- [Your assignment]
In the records that follow, find each line with the word "vyhľadávaní" and copy it.

- [Material shown]
= = = = =
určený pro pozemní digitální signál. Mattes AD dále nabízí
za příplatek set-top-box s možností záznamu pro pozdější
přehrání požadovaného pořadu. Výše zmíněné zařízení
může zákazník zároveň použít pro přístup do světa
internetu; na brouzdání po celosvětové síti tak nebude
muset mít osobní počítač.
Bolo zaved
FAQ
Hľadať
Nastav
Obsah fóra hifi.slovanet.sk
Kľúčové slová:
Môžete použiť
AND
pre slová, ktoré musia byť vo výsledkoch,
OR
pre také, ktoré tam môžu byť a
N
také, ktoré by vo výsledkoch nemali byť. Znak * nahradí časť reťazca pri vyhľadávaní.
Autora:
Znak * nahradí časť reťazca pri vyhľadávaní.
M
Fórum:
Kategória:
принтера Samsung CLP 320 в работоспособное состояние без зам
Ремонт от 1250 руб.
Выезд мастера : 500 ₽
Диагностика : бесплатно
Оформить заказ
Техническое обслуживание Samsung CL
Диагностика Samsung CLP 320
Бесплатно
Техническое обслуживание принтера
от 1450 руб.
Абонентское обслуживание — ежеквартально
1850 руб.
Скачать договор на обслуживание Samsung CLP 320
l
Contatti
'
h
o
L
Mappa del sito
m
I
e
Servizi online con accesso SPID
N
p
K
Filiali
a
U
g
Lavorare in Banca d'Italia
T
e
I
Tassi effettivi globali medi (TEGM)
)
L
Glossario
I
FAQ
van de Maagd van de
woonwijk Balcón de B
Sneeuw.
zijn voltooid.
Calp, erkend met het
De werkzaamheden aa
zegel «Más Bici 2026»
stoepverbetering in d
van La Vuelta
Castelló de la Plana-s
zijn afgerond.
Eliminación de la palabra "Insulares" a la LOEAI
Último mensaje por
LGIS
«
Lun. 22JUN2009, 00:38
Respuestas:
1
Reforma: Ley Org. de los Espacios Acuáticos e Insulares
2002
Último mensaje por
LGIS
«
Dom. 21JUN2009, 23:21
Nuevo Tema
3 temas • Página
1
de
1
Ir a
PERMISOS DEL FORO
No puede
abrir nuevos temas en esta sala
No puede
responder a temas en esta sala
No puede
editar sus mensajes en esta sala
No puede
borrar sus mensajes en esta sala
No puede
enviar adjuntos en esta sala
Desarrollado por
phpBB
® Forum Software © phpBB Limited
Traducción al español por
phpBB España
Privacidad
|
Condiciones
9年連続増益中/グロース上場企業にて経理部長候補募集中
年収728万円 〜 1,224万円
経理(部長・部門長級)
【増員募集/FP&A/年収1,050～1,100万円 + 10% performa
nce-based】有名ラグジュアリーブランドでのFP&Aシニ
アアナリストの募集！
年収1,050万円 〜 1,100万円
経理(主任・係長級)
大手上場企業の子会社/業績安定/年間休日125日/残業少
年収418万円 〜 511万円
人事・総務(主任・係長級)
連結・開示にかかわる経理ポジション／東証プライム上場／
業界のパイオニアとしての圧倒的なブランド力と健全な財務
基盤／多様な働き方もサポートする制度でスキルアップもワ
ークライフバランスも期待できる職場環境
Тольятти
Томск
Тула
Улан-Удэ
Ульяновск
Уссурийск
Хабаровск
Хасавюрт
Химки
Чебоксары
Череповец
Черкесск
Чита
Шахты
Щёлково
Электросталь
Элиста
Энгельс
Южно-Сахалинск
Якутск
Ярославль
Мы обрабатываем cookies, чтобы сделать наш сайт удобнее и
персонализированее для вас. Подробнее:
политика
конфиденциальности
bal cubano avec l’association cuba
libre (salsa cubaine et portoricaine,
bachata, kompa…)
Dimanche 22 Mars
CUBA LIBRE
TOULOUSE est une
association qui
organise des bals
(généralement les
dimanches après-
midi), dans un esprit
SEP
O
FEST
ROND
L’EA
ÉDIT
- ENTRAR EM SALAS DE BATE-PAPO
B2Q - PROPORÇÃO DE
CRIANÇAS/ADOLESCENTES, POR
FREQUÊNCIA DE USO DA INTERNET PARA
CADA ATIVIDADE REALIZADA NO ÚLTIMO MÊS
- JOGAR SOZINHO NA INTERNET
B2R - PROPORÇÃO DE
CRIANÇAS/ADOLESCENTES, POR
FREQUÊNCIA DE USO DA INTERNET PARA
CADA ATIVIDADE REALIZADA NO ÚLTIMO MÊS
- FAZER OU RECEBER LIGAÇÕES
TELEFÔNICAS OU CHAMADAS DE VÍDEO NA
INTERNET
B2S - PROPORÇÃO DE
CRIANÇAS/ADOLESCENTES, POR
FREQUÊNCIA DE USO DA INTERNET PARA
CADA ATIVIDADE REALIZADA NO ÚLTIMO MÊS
= = = = =
- [Expected answer]
také, ktoré by vo výsledkoch nemali byť. Znak * nahradí časť reťazca pri vyhľadávaní.
Znak * nahradí časť reťazca pri vyhľadávaní.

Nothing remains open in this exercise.